# Weed cigars



## Themanwithnoname (Aug 12, 2005)

is it possible to take a big dried weed leaf and roll it like a cigar and smoke it?


----------



## Max (Aug 14, 2005)

Sure, it's possible.  You might even get a slight buzz, but the bud is what packs a wallop.


----------



## SpeedyGonzalez (Aug 15, 2005)

Use a fan leaf and roll the bud right in!


----------



## Themanwithnoname (Aug 15, 2005)

sweet...

which ones are the fan leafs


----------



## Columbian Connection (Aug 15, 2005)

The BIG mother fuckers. 

You might not be able to do it with a sativa plant because of the skinny finger leaves, but a nice fat indica leafe would work.


----------



## Max (Aug 16, 2005)

@The man withnoname

Sorry, dude.  I thought you meant that you wanted to smoke the leaves as the filling of the cigar.  

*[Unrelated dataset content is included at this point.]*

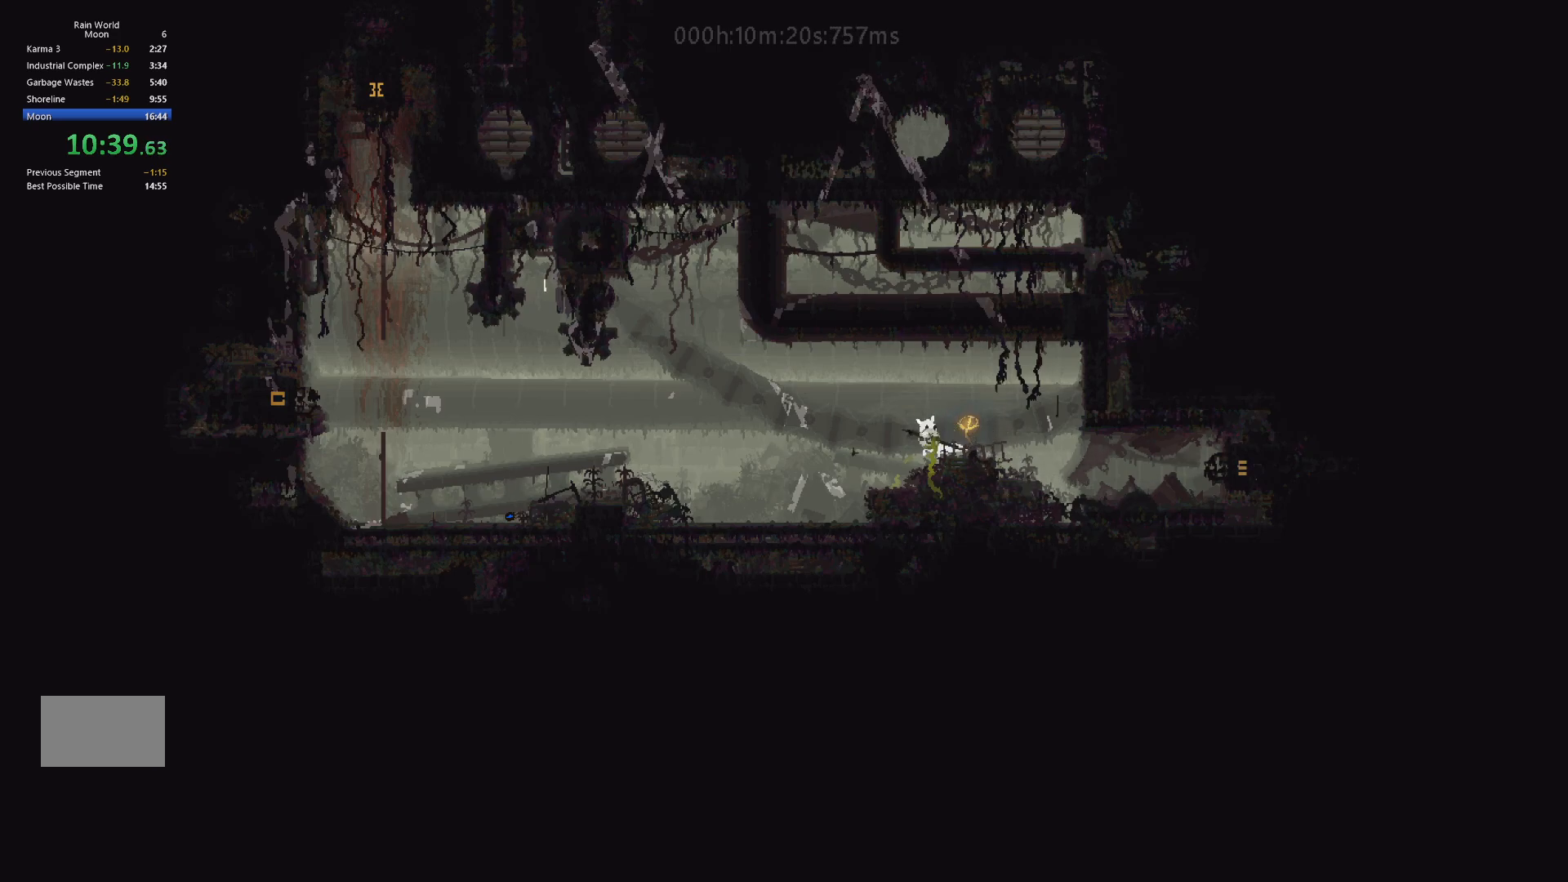
{"keys": ["down", "left"], "events": [[50, "j", "down"], [233, "j", "up"], [317, "down", "down"]]}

But yeah, as a wrapper for the bud?  Excellent idea!  Have fun!


----------



## Columbian Connection (Sep 8, 2005)

I want to know how did your cigars come out???? I might try it with mine


----------



## Themanwithnoname (Sep 8, 2005)

haha havnt tried them yet because i really havnt started growing yet


----------



## Max (Sep 10, 2005)

Okay, so I tried this, but on a smaller scale.  Used a couple dry leaves to roll a joint.  
It's pretty ******* harsh, to tell you the truth.


----------